Looking back at one of the Gazette’s favorite illustrators
By Samuel Hughes
Over the years, the Gazette has had the pleasure of working with some wonderful artists and photographers, and in the coming issues we will be highlighting the work of several. But for our first Centennial issue, Arnold Roth seemed a natural choice.
He has illustrated no less than 11 covers for us—including the one for this issue—as well as countless pieces for the inside of the magazine. Well, maybe not countless, but none of us can count very well, and Roth doesn’t have any idea either, so we’ll just say lots and leave it at that.
We consider ourselves very, very lucky. His work, as the selection here confirms, always seems to capture the essence of a story in a way that is irreverent, insightful, and often hilarious.
Roth enjoys tweaking history, and he knows a thing or two about anniversary issues. His first cover for the Gazette, in March 1975, featured an anonymous Founding Father laughing so hard at something he’s just added to the Constitution that he’s falling over backwards, sending his double-barreled inkstand flying off the table. When the University celebrated its 250th anniversary in 1990, Roth illustrated the Gazette’s entire 128-page anniversary issue. (The cover featured Ben Franklin holding a 250th-anniversary T-shirt, hot off an 18th-century printing press.)
Roth doesn’t remember when his first illustration for the Gazette was, or who the editor was at the time, though he thinks he “might have been doing work for the Gazette in the late ’50s even.” But he’s not sure.
“I remember a few covers,” he says. “Of course I remember the 250th one, with Ben Franklin and the printer. I did that entire issue. And of course I remember the baseball one.” That was the cover of our July/August issue in 1999, which featured a puckish depiction of the Philadelphia Phillies for our cover story on the team’s president, David Montgomery W’68 WG’70. It was a subject close to his heart, he admits: “I’ve cheered for the Phillies my entire life, which is more than theyhave done.”
That loyalty is characteristic. Although the 71-year-old Roth has lived in Manhattan for the last two decades, he still loves the city where he spent his first half-century, and he clearly delights in working on Philadelphia-related subjects. He has a similar fondness for Penn, even though he didn’t go there.

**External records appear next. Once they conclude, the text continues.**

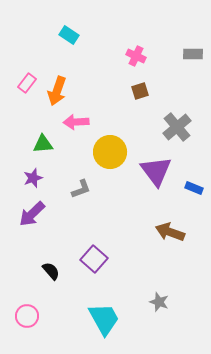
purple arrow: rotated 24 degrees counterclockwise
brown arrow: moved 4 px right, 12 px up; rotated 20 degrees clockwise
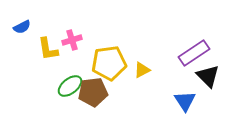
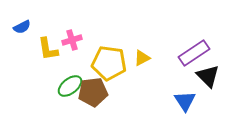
yellow pentagon: rotated 16 degrees clockwise
yellow triangle: moved 12 px up
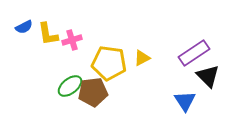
blue semicircle: moved 2 px right
yellow L-shape: moved 15 px up
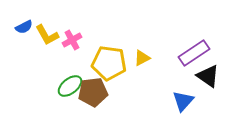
yellow L-shape: moved 1 px left, 1 px down; rotated 20 degrees counterclockwise
pink cross: rotated 12 degrees counterclockwise
black triangle: rotated 10 degrees counterclockwise
blue triangle: moved 2 px left; rotated 15 degrees clockwise
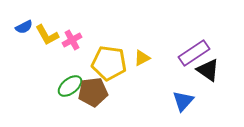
black triangle: moved 6 px up
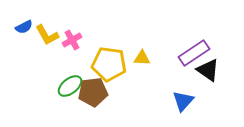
yellow triangle: rotated 30 degrees clockwise
yellow pentagon: moved 1 px down
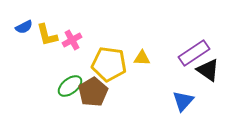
yellow L-shape: rotated 15 degrees clockwise
brown pentagon: rotated 24 degrees counterclockwise
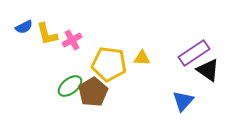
yellow L-shape: moved 1 px up
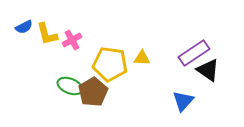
yellow pentagon: moved 1 px right
green ellipse: rotated 60 degrees clockwise
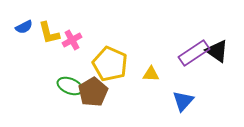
yellow L-shape: moved 2 px right, 1 px up
yellow triangle: moved 9 px right, 16 px down
yellow pentagon: rotated 16 degrees clockwise
black triangle: moved 9 px right, 19 px up
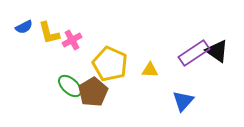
yellow triangle: moved 1 px left, 4 px up
green ellipse: rotated 20 degrees clockwise
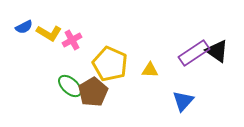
yellow L-shape: rotated 45 degrees counterclockwise
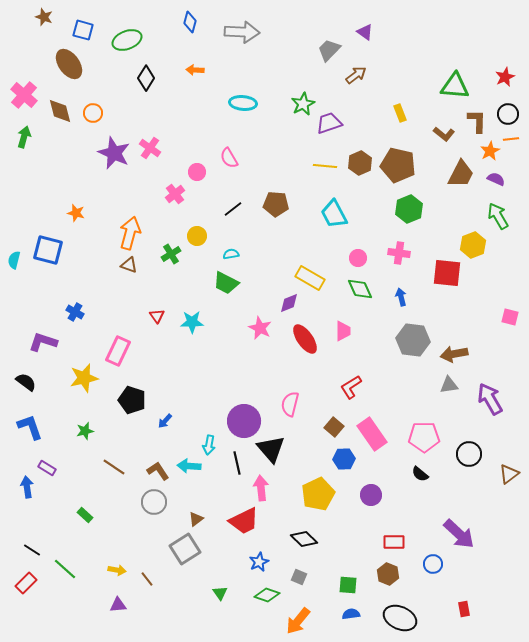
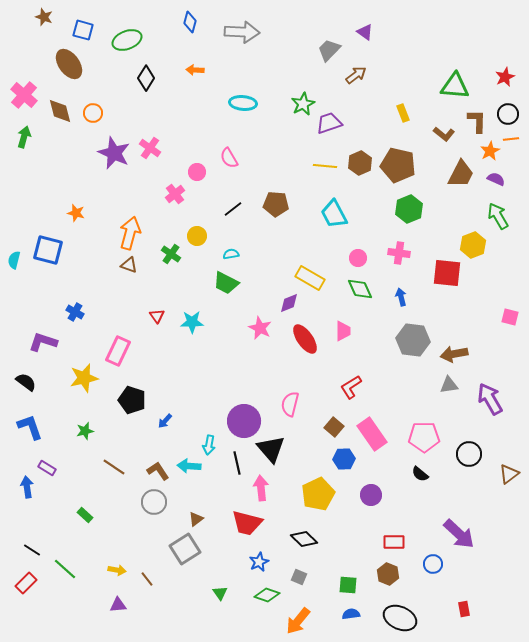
yellow rectangle at (400, 113): moved 3 px right
green cross at (171, 254): rotated 24 degrees counterclockwise
red trapezoid at (244, 521): moved 3 px right, 2 px down; rotated 40 degrees clockwise
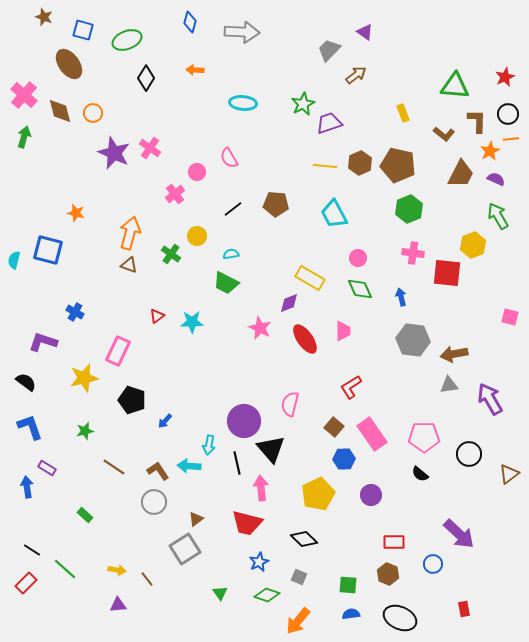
pink cross at (399, 253): moved 14 px right
red triangle at (157, 316): rotated 28 degrees clockwise
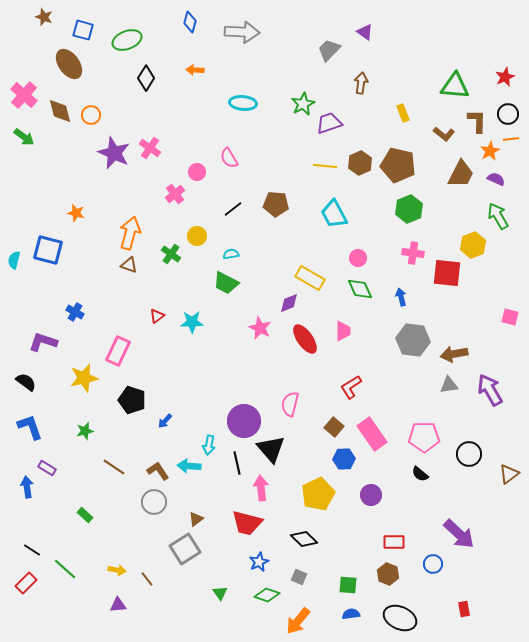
brown arrow at (356, 75): moved 5 px right, 8 px down; rotated 45 degrees counterclockwise
orange circle at (93, 113): moved 2 px left, 2 px down
green arrow at (24, 137): rotated 110 degrees clockwise
purple arrow at (490, 399): moved 9 px up
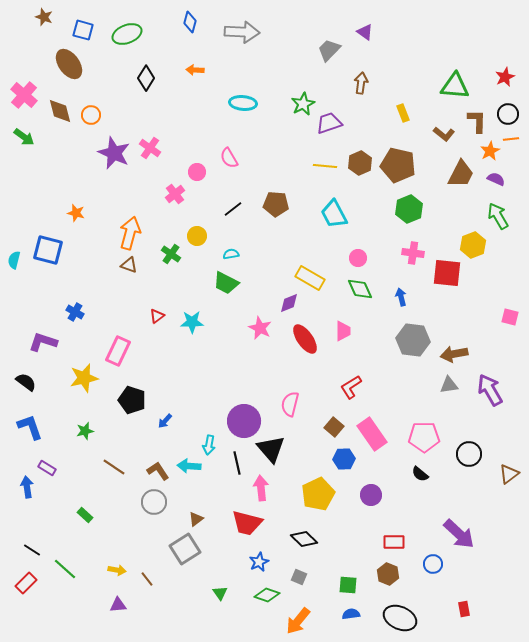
green ellipse at (127, 40): moved 6 px up
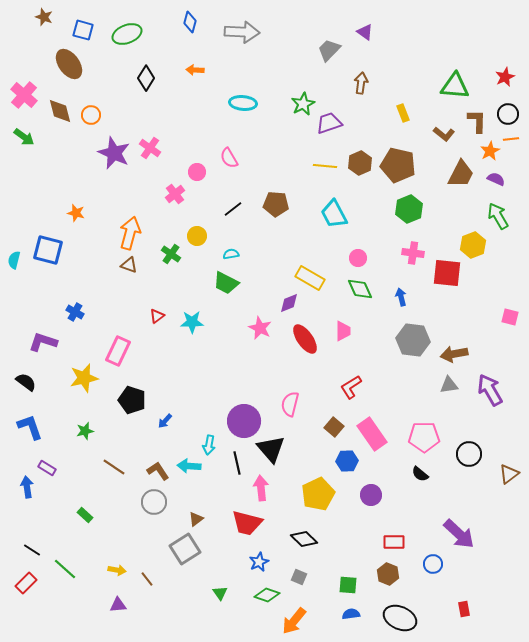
blue hexagon at (344, 459): moved 3 px right, 2 px down
orange arrow at (298, 621): moved 4 px left
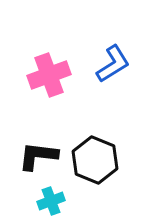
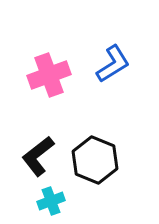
black L-shape: rotated 45 degrees counterclockwise
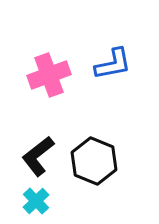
blue L-shape: rotated 21 degrees clockwise
black hexagon: moved 1 px left, 1 px down
cyan cross: moved 15 px left; rotated 24 degrees counterclockwise
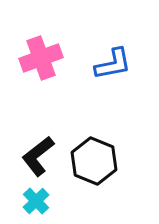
pink cross: moved 8 px left, 17 px up
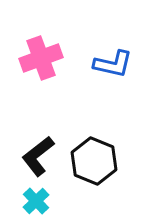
blue L-shape: rotated 24 degrees clockwise
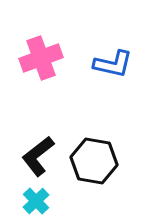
black hexagon: rotated 12 degrees counterclockwise
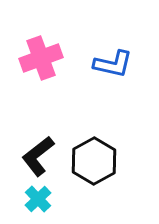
black hexagon: rotated 21 degrees clockwise
cyan cross: moved 2 px right, 2 px up
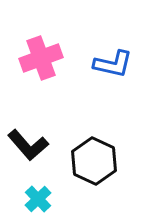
black L-shape: moved 10 px left, 11 px up; rotated 93 degrees counterclockwise
black hexagon: rotated 6 degrees counterclockwise
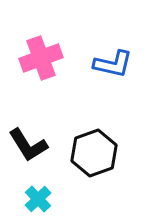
black L-shape: rotated 9 degrees clockwise
black hexagon: moved 8 px up; rotated 15 degrees clockwise
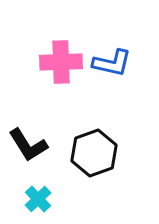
pink cross: moved 20 px right, 4 px down; rotated 18 degrees clockwise
blue L-shape: moved 1 px left, 1 px up
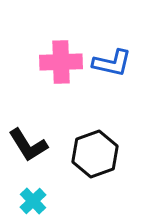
black hexagon: moved 1 px right, 1 px down
cyan cross: moved 5 px left, 2 px down
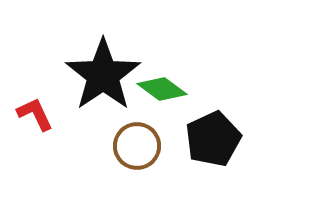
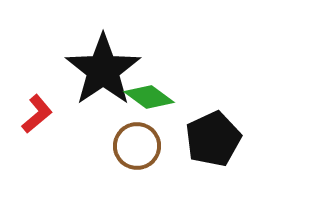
black star: moved 5 px up
green diamond: moved 13 px left, 8 px down
red L-shape: moved 2 px right; rotated 75 degrees clockwise
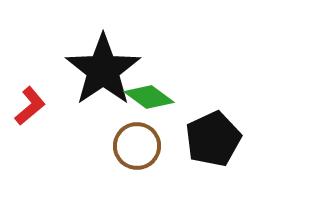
red L-shape: moved 7 px left, 8 px up
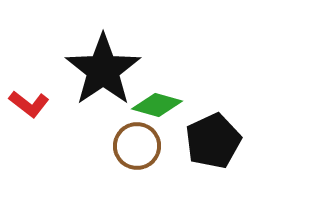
green diamond: moved 8 px right, 8 px down; rotated 21 degrees counterclockwise
red L-shape: moved 1 px left, 2 px up; rotated 78 degrees clockwise
black pentagon: moved 2 px down
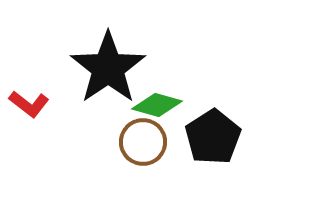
black star: moved 5 px right, 2 px up
black pentagon: moved 4 px up; rotated 8 degrees counterclockwise
brown circle: moved 6 px right, 4 px up
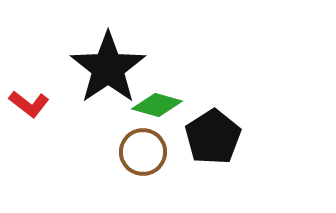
brown circle: moved 10 px down
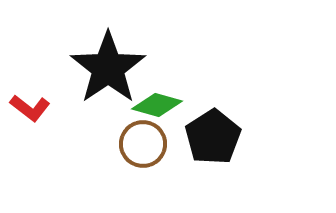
red L-shape: moved 1 px right, 4 px down
brown circle: moved 8 px up
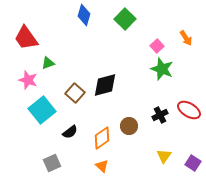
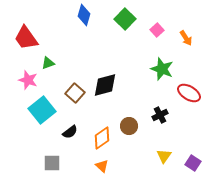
pink square: moved 16 px up
red ellipse: moved 17 px up
gray square: rotated 24 degrees clockwise
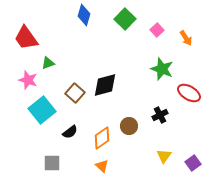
purple square: rotated 21 degrees clockwise
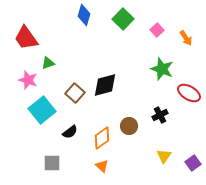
green square: moved 2 px left
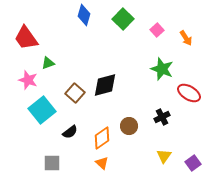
black cross: moved 2 px right, 2 px down
orange triangle: moved 3 px up
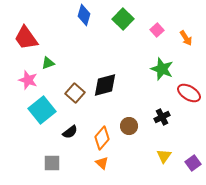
orange diamond: rotated 15 degrees counterclockwise
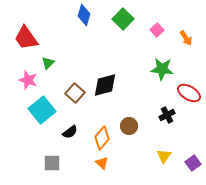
green triangle: rotated 24 degrees counterclockwise
green star: rotated 15 degrees counterclockwise
black cross: moved 5 px right, 2 px up
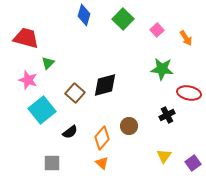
red trapezoid: rotated 140 degrees clockwise
red ellipse: rotated 20 degrees counterclockwise
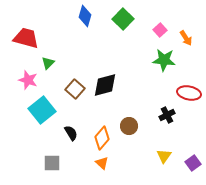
blue diamond: moved 1 px right, 1 px down
pink square: moved 3 px right
green star: moved 2 px right, 9 px up
brown square: moved 4 px up
black semicircle: moved 1 px right, 1 px down; rotated 84 degrees counterclockwise
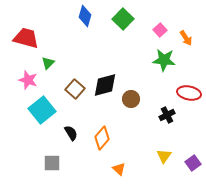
brown circle: moved 2 px right, 27 px up
orange triangle: moved 17 px right, 6 px down
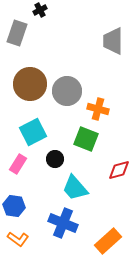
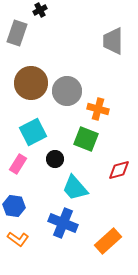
brown circle: moved 1 px right, 1 px up
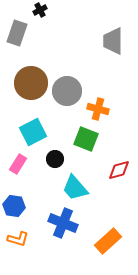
orange L-shape: rotated 20 degrees counterclockwise
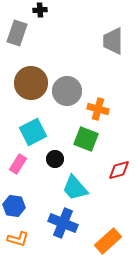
black cross: rotated 24 degrees clockwise
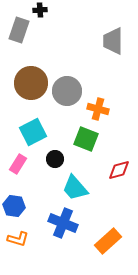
gray rectangle: moved 2 px right, 3 px up
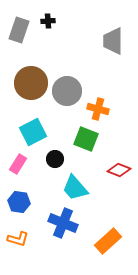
black cross: moved 8 px right, 11 px down
red diamond: rotated 35 degrees clockwise
blue hexagon: moved 5 px right, 4 px up
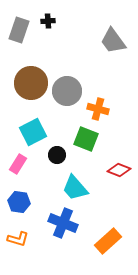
gray trapezoid: rotated 36 degrees counterclockwise
black circle: moved 2 px right, 4 px up
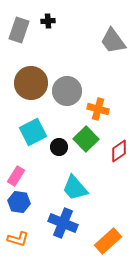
green square: rotated 25 degrees clockwise
black circle: moved 2 px right, 8 px up
pink rectangle: moved 2 px left, 12 px down
red diamond: moved 19 px up; rotated 55 degrees counterclockwise
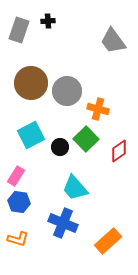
cyan square: moved 2 px left, 3 px down
black circle: moved 1 px right
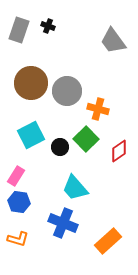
black cross: moved 5 px down; rotated 24 degrees clockwise
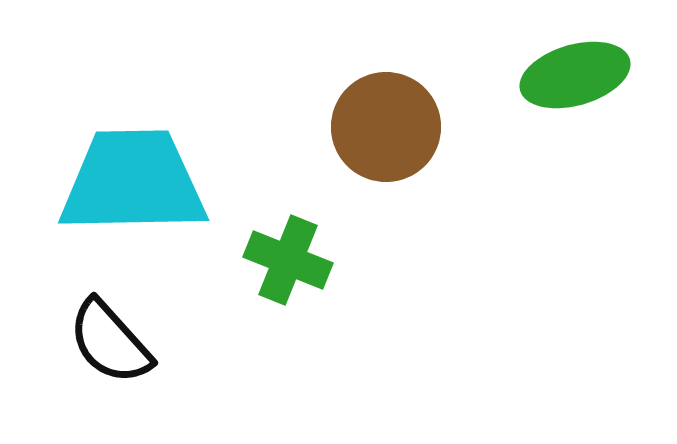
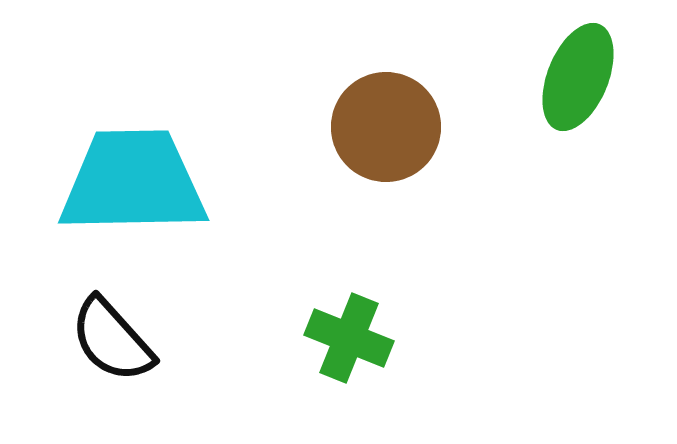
green ellipse: moved 3 px right, 2 px down; rotated 52 degrees counterclockwise
green cross: moved 61 px right, 78 px down
black semicircle: moved 2 px right, 2 px up
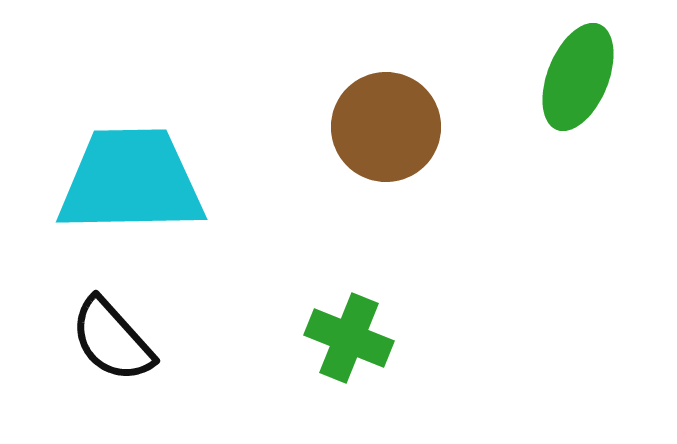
cyan trapezoid: moved 2 px left, 1 px up
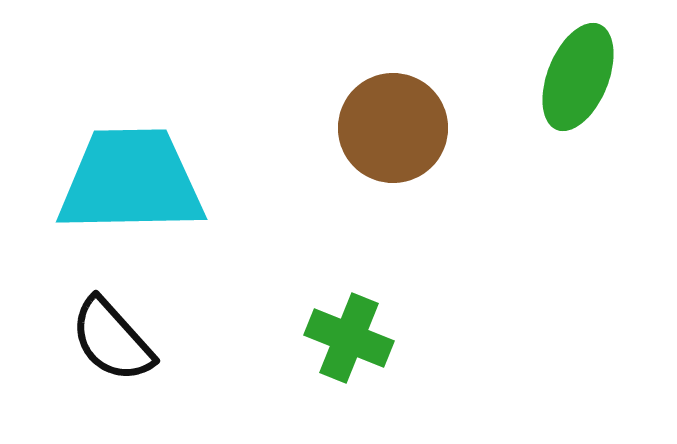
brown circle: moved 7 px right, 1 px down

“I owe a great debt to Penn,” he says, “because I’m from North Philly originally, and when I was a little kid I used to wander the campus and go to the University Museum and Houston Hall—they had movies and all, and as long as you behaved yourself you could come back. I even occasionally got to Penn Saturday-afternoon [football] games. One time, it rained through the whole game, and I think it ended up Penn-Princeton in a 6-6 tie. That was during the war—I think it was ’42, ’43—and if you brought a bucket of scrap metal they’d let you in. I sat behind the goalposts in the pouring rain—but I wasn’t gonna leave.”
Over the years, his work has graced practically every important magazine in the country, ranging from Esquireand The New Yorker to Playboy and Rolling Stone. For 20 years he produced an illustrated “Report from America” for Punch (taking over from the prose of P.G. Wodehouse), and he penned a syndicated comic strip titled “Poor Arnold’s Almanac.” Last fall, Fantagraphics Books published a 50-year-retrospective collection of his work—titled, in a stroke of candor, Free Lance—that accompanied a traveling exhibition of his cartooning.
So we’re very glad that he still finds it in his heart to do work for the Gazette. “It’s always been a very pleasurable relationship, working with all these bright, professional people,” he says. “I’ve always enjoyed it and I think they’ve always put out a very good, quality publication.”
We didn’t pay him to say that. But then, he knew he’d never get rich working for the Gazette.